The FDA plans to phase out the 1970s enforcement discretion of LDTs in such a way as to avoid disruptions in the market. This five-phase approach is being proposed to be completed over a five-year period. Beginning (stage 1) with the requirement that LDT manufacturers, like all IVD manufacturers, will need to comply with medical device requirements for corrections and removals, as well as medical device reporting. This first phase will be mandatory within the year following the finalization of the proposed rule. Moving forward within the next 3.5 years and by phase four (but no later than Oct. 1, 2027), high-risk LDT manufacturers will need to follow the QMSRs and comply with premarket review requirements. In phase five, the timeline expands to April 1, 2028 allowing for four years for low and medium-risk manufacturers to meet these same requirements. It should be noted that the rule would not apply to all LDTs currently on the market.

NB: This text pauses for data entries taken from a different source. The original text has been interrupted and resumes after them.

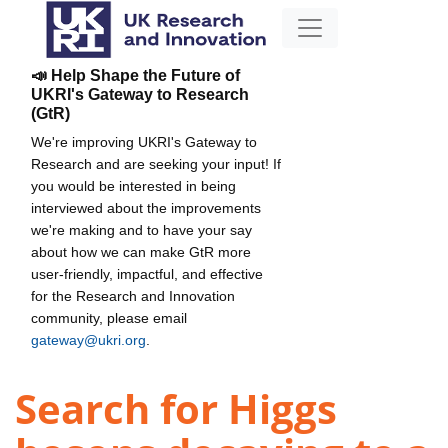
📣 Help Shape the Future of
UKRI's Gateway to Research
(GtR)
We're improving UKRI's Gateway to
Research and are seeking your input! If
you would be interested in being
interviewed about the improvements
we're making and to have your say
about how we can make GtR more
user-friendly, impactful, and effective
for the Research and Innovation
community, please email
gateway@ukri.org
.
Search for Higgs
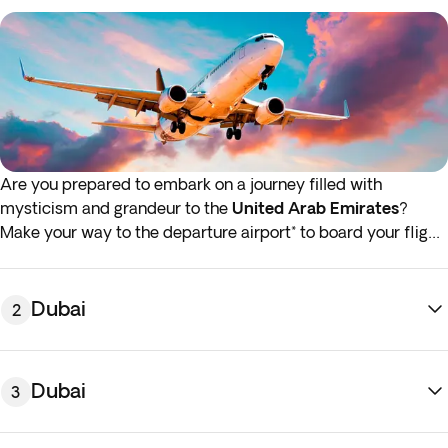
Are you prepared to embark on a journey filled with
mysticism and grandeur to the
United Arab Emirates
?
Make your way to the departure airport* to board your flight
to Dubai.
*If either your outbound or inbound flights depart in the early
Dubai
2
hours (before 4:00 a.m.) you must arrive at the airport the
night before the indicated departure day.
Dubai
3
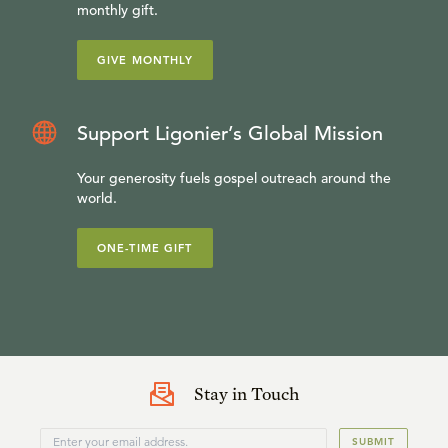
monthly gift.
GIVE MONTHLY
Support Ligonier’s Global Mission
Your generosity fuels gospel outreach around the
world.
ONE-TIME GIFT
Stay in Touch
SUBMIT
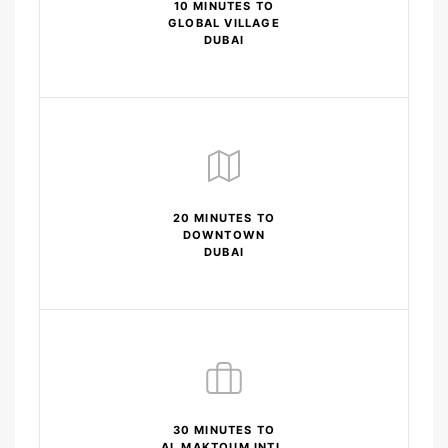
10 MINUTES TO
GLOBAL VILLAGE
DUBAI
20 MINUTES TO
DOWNTOWN
DUBAI
30 MINUTES TO
AL MAKTOUM INTL.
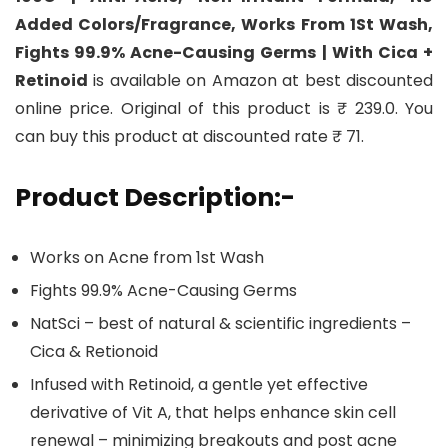
Added Colors/Fragrance, Works From 1St Wash,
Fights 99.9% Acne-Causing Germs | With Cica +
Retinoid
is available on Amazon at best discounted
online price. Original of this product is ₹ 239.0. You
can buy this product at discounted rate ₹ 71.
Product Description:-
Works on Acne from 1st Wash
Fights 99.9% Acne-Causing Germs
NatSci – best of natural & scientific ingredients –
Cica & Retionoid
Infused with Retinoid, a gentle yet effective
derivative of Vit A, that helps enhance skin cell
renewal – minimizing breakouts and post acne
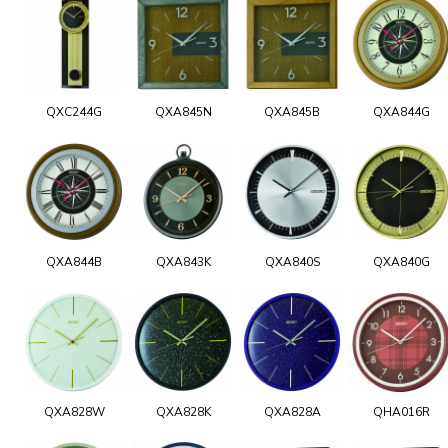
QXC244G
QXA845N
QXA845B
QXA844G
QXA844B
QXA843K
QXA840S
QXA840G
QXA828W
QXA828K
QXA828A
QHA016R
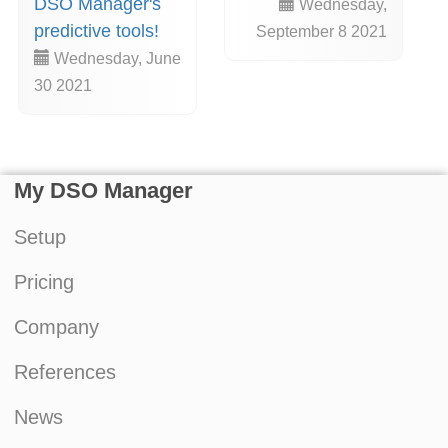
DSO Manager's
Wednesday,
predictive tools!
September 8 2021
Wednesday, June
30 2021
My DSO Manager
Setup
Pricing
Company
References
News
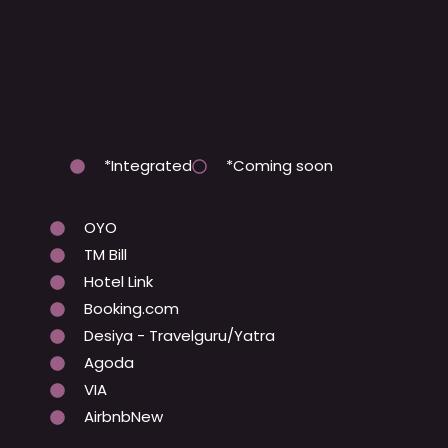
*Integrated
*Coming soon
OYO
TM Bill
Hotel Link
Booking.com
Desiya - Travelguru/Yatra
Agoda
VIA
AirbnbNew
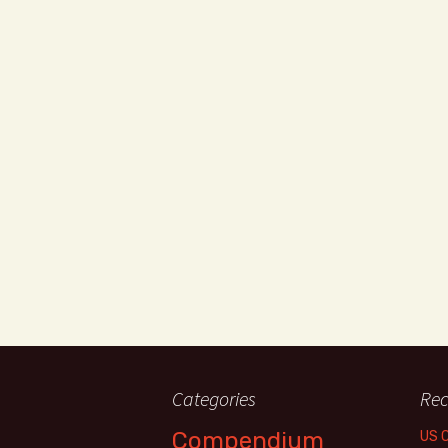
Categories
Rec
Compendium
US 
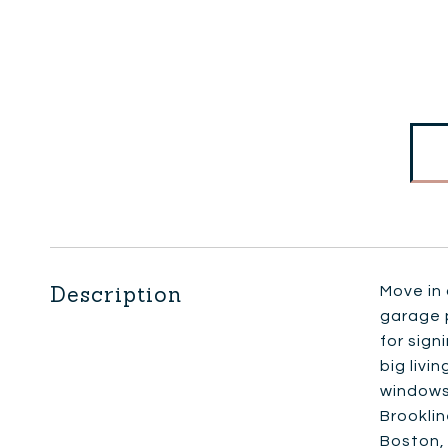
Description
Move in 
garage p
for sign
big livi
windows 
Brooklin
Boston, 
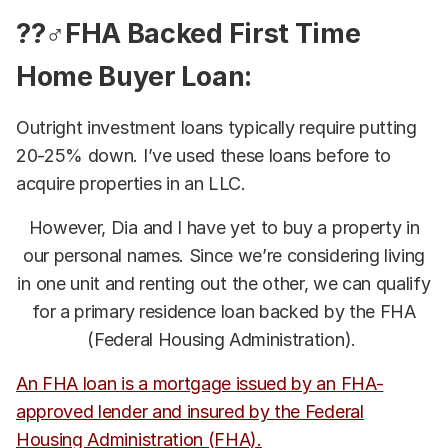
??‍♂️FHA Backed First Time
Home Buyer Loan:
Outright investment loans typically require putting
20-25% down. I’ve used these loans before to
acquire properties in an LLC.
However, Dia and I have yet to buy a property in
our personal names. Since we’re considering living
in one unit and renting out the other, we can qualify
for a primary residence loan backed by the FHA
(Federal Housing Administration).
An FHA loan is a mortgage issued by an FHA-
approved lender and insured by the Federal
Housing Administration (FHA).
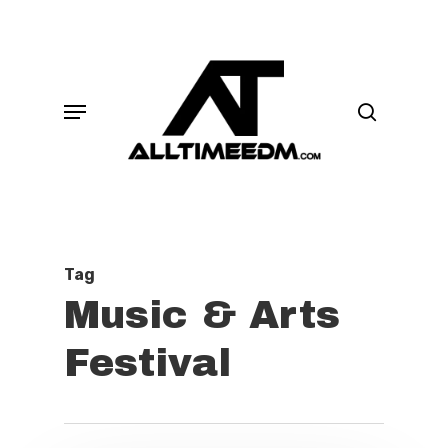
Skip
search
to
main
Menu
content
Tag
Music & Arts
Festival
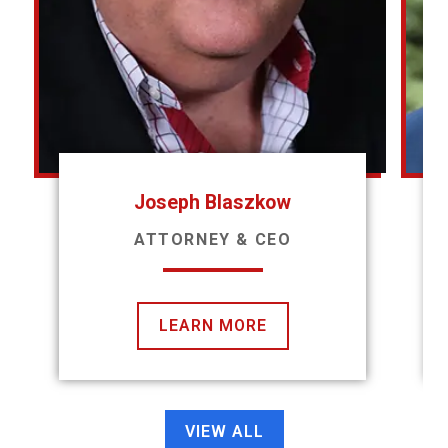
Joseph Blaszkow
ATTORNEY & CEO
LEARN MORE
VIEW ALL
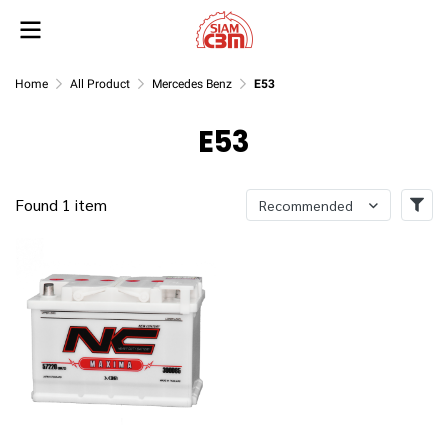
Home
All Product
Mercedes Benz
E53
E53
Found 1 item
Recommended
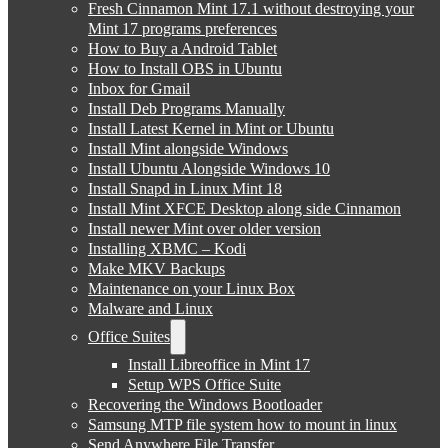
Fresh Cinnamon Mint 17.1 without destroying your
Mint 17 programs preferences
How to Buy a Android Tablet
How to Install OBS in Ubuntu
Inbox for Gmail
Install Deb Programs Manually
Install Latest Kernel in Mint or Ubuntu
Install Mint alongside Windows
Install Ubuntu Alongside Windows 10
Install Snapd in Linux Mint 18
Install Mint XFCE Desktop along side Cinnamon
Install newer Mint over older version
Installing XBMC – Kodi
Make MKV Backups
Maintenance on your Linux Box
Malware and Linux
Office Suites
Install Libreoffice in Mint 17
Setup WPS Office Suite
Recovering the Windows Bootloader
Samsung MTP file system how to mount in linux
Send Anywhere File Transfer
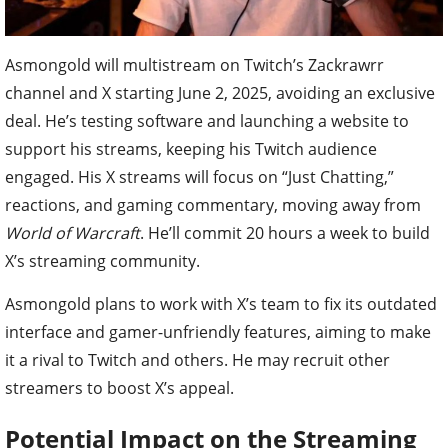
Asmongold will multistream on Twitch’s Zackrawrr
channel and X starting June 2, 2025, avoiding an exclusive
deal. He’s testing software and launching a website to
support his streams, keeping his Twitch audience
engaged. His X streams will focus on “Just Chatting,”
reactions, and gaming commentary, moving away from
World of Warcraft
. He’ll commit 20 hours a week to build
X’s streaming community.
Asmongold plans to work with X’s team to fix its outdated
interface and gamer-unfriendly features, aiming to make
it a rival to Twitch and others. He may recruit other
streamers to boost X’s appeal.
Potential Impact on the Streaming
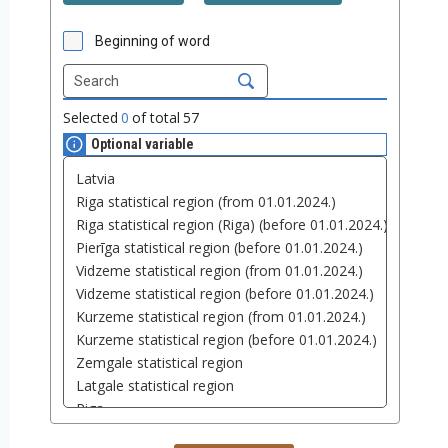
Beginning of word
Selected
0
of total
57
Optional variable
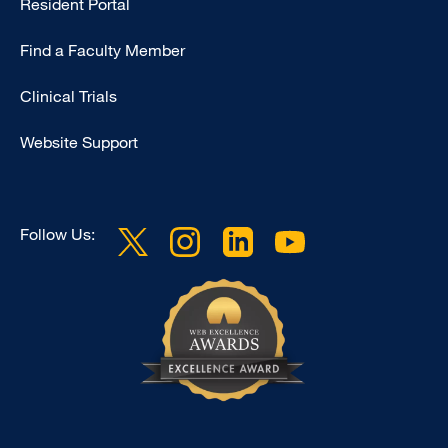
Resident Portal
Footer
Find a Faculty Member
-
Research
Clinical Trials
Website Support
Follow Us:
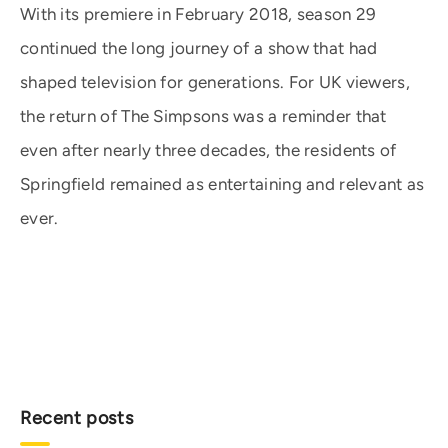
With its premiere in February 2018, season 29
continued the long journey of a show that had
shaped television for generations. For UK viewers,
the return of The Simpsons was a reminder that
even after nearly three decades, the residents of
Springfield remained as entertaining and relevant as
ever.
Recent posts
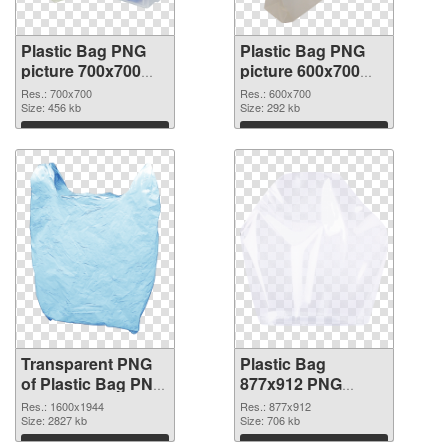
Plastic Bag PNG
Plastic Bag PNG
picture 700x700
picture 600x700
transparent PNG
PNG image
Res.: 700x700
Res.: 600x700
graphic
Size: 456 kb
Size: 292 kb
Download
Download
Transparent PNG
Plastic Bag
of Plastic Bag PNG
877x912 PNG
picture 1600x1944
picture
Res.: 1600x1944
Res.: 877x912
Size: 2827 kb
Size: 706 kb
Download
Download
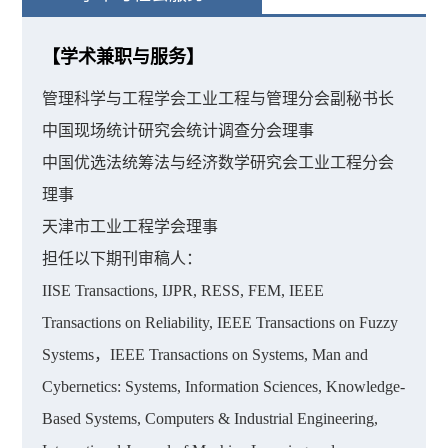
【学术兼职与服务】
管理科学与工程学会工业工程与管理分会副秘书长
中国现场统计研究会统计调查分会理事
中国优选法统筹法与经济数学研究会工业工程分会
理事
天津市工业工程学会理事
担任以下期刊审稿人：
IISE Transactions, IJPR, RESS, FEM, IEEE
Transactions on Reliability, IEEE Transactions on Fuzzy
Systems，IEEE Transactions on Systems, Man and
Cybernetics: Systems, Information Sciences, Knowledge-
Based Systems, Computers & Industrial Engineering,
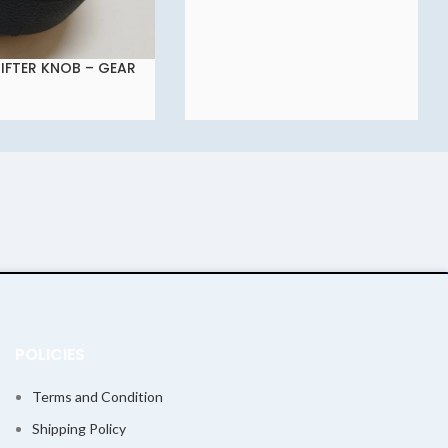
IFTER KNOB – GEAR
KNOB – GEAR KNOB
 FOR TATA NEXON
POLICIES
Terms and Condition
Shipping Policy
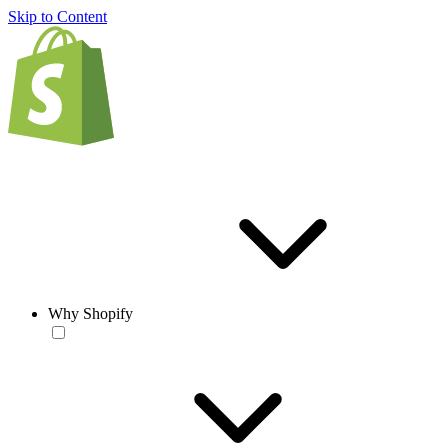
Skip to Content
Why Shopify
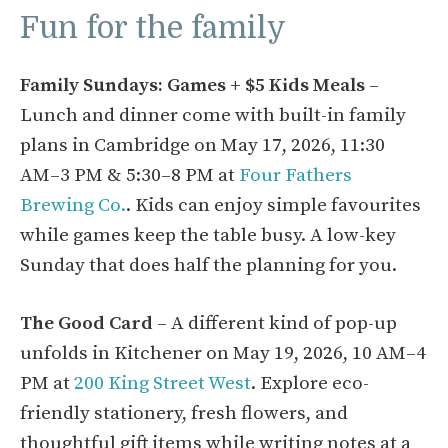
Fun for the family
Family Sundays: Games + $5 Kids Meals
–
Lunch and dinner come with built-in family
plans in Cambridge on May 17, 2026, 11:30
AM–3 PM & 5:30–8 PM at
Four Fathers
Brewing Co.
. Kids can enjoy simple favourites
while games keep the table busy. A low-key
Sunday that does half the planning for you.
The Good Card
– A different kind of pop-up
unfolds in Kitchener on May 19, 2026, 10 AM–4
PM at
200 King Street West
. Explore eco-
friendly stationery, fresh flowers, and
thoughtful gift items while writing notes at a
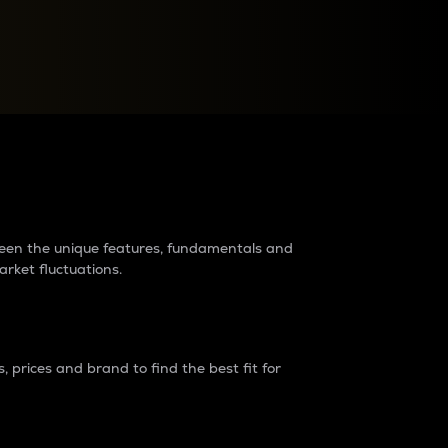
raders?
tween the unique features, fundamentals and
arket fluctuations.
 prices and brand to find the best fit for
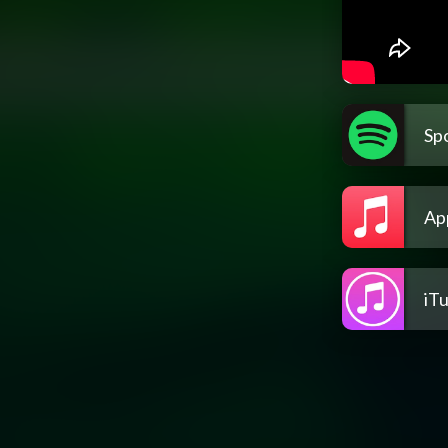
Spo
Ap
iT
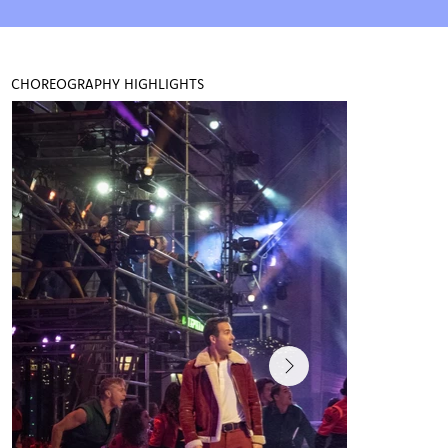
print ads for Toyota, GAP and CANTU 
and has worked with Beyoncé on several 
commercials and music videos. Maud's 
choreography has been featured on Good 
CHOREOGRAPHY HIGHLIGHTS
Morning America and she made her 
directorial debut with Dola's Space 
Daughter series.

Maud is the co-director and producer of 
the critically acclaimed DC Tap Festival 
pioneering new experiences for dancers 
and artists worldwide. and with her sister 
Chloé Arnold they were recognized by the 
US House of Representatives as arts 
preservers and ambassadors.

Maud is also a female entrepreneur and 
podcast host that holds a degree from 
Columbia University. The Maudcast 
releases new episodes weekly and is 
available wherever you stream podcasts! 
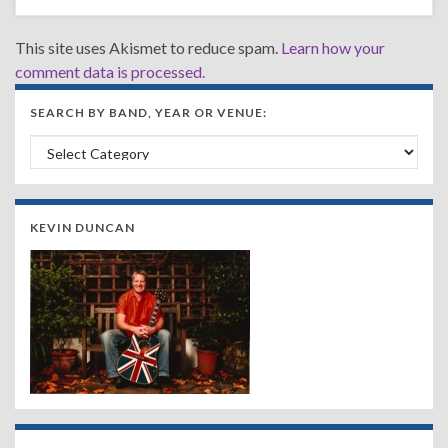
This site uses Akismet to reduce spam.
Learn how your
comment data is processed.
SEARCH BY BAND, YEAR OR VENUE:
Search by Band, Year or Venue:
KEVIN DUNCAN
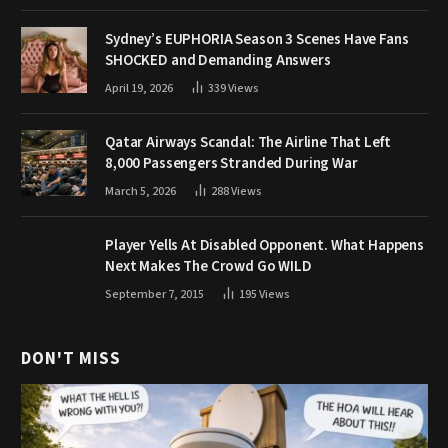
Sydney’s EUPHORIA Season 3 Scenes Have Fans
SHOCKED and Demanding Answers
April 19, 2026
339
Views
Qatar Airways Scandal: The Airline That Left
8,000 Passengers Stranded During War
March 5, 2026
288
Views
Player Yells At Disabled Opponent. What Happens
Next Makes The Crowd Go WILD
September 7, 2015
195
Views
DON'T MISS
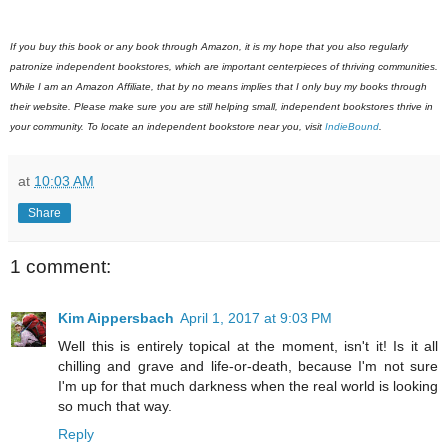
If you buy this book or any book through Amazon, it is my hope that you also regularly
patronize independent bookstores, which are important centerpieces of thriving communities.
While I am an Amazon Affiliate, that by no means implies that I only buy my books through
their website. Please make sure you are still helping small, independent bookstores thrive in
your community. To locate an independent bookstore near you, visit
IndieBound
.
at
10:03 AM
Share
1 comment:
Kim Aippersbach
April 1, 2017 at 9:03 PM
Well this is entirely topical at the moment, isn't it! Is it all
chilling and grave and life-or-death, because I'm not sure
I'm up for that much darkness when the real world is looking
so much that way.
Reply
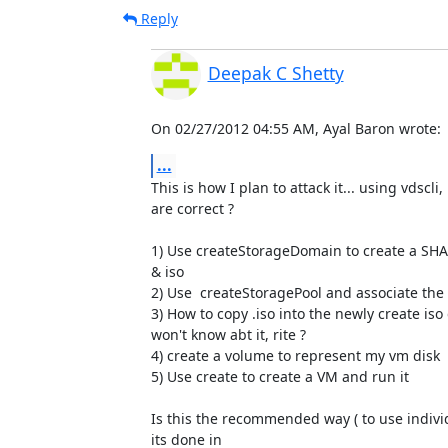
Reply
Deepak C Shetty
On 02/27/2012 04:55 AM, Ayal Baron wrote:
...
This is how I plan to attack it... using vdscli,
are correct ?

1) Use createStorageDomain to create a S
& iso

2) Use  createStoragePool and associate the a
3) How to copy .iso into the newly create iso
won't know abt it, rite ?

4) create a volume to represent my vm disk

5) Use create to create a VM and run it

Is this the recommended way ( to use individ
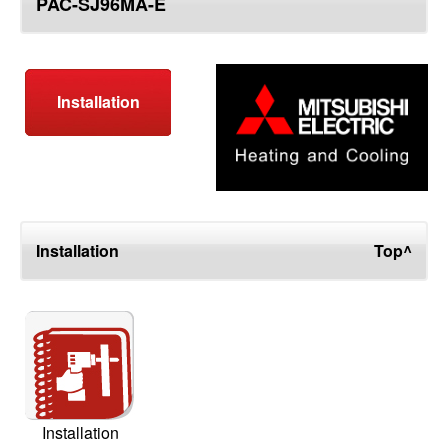
PAC-SJ96MA-E
top
Installation
Installation
Top^
Installation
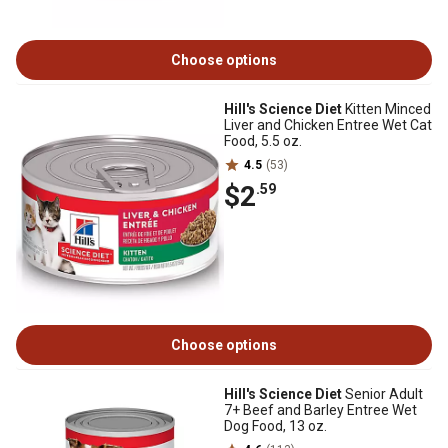
Choose options
Hill's Science Diet
Kitten Minced
Liver and Chicken Entree Wet Cat
Food, 5.5 oz.
4.5
(53)
$2
.59
Choose options
Hill's Science Diet
Senior Adult
7+ Beef and Barley Entree Wet
Dog Food, 13 oz.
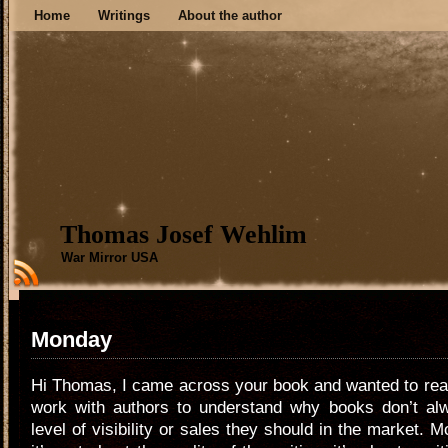
Home
Writings
About the author
Thomas Josef Wehlim
War Mirror USA
Monday
Hi Thomas, I came across your book and wanted to reach
work with authors to understand why books don’t al
level of visibility or sales they should in the market. M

It should be noted that the rule would not apply to all LDTs currently on the market and if finalized in its current state, finalized as written, enforcement discretion for certain LDTs (e.g., for blood or tissue screening, emergency use, and forensics) would continue. FDA has shown itself to be flexible in consideration of alternate methods of enforcement. Take for instance LDTs made in academic medical centers which have provided the strongest opposition to the ending of the enforcement discretion due to added burdens.
What are some benefits? While hard to quantify, benefits would be realized in circumventing health losses that may have occurred due to problems with IVDs that were marketed as LDTs. Additionally, reductions in costs in the healthcare systems and potential legal actions would also be favorable. Currently, an IVD manufacturer would probably not consider developing tests because of the competition they would face with laboratories that are manufacturing unregulated tests, but regulating LDTs would solve this issue.
As with many governmental actions, this could take a significant amount of time, given the amount of public comment that will need to be reviewed and considered prior to a final rule and subsequent implementation. In that time, Congress could pass the Verifying Accurate, Leading-edge IVCT Development (VALID) Act, making IVDs diagnostic devices, and rendering the LDT rule a non-issue.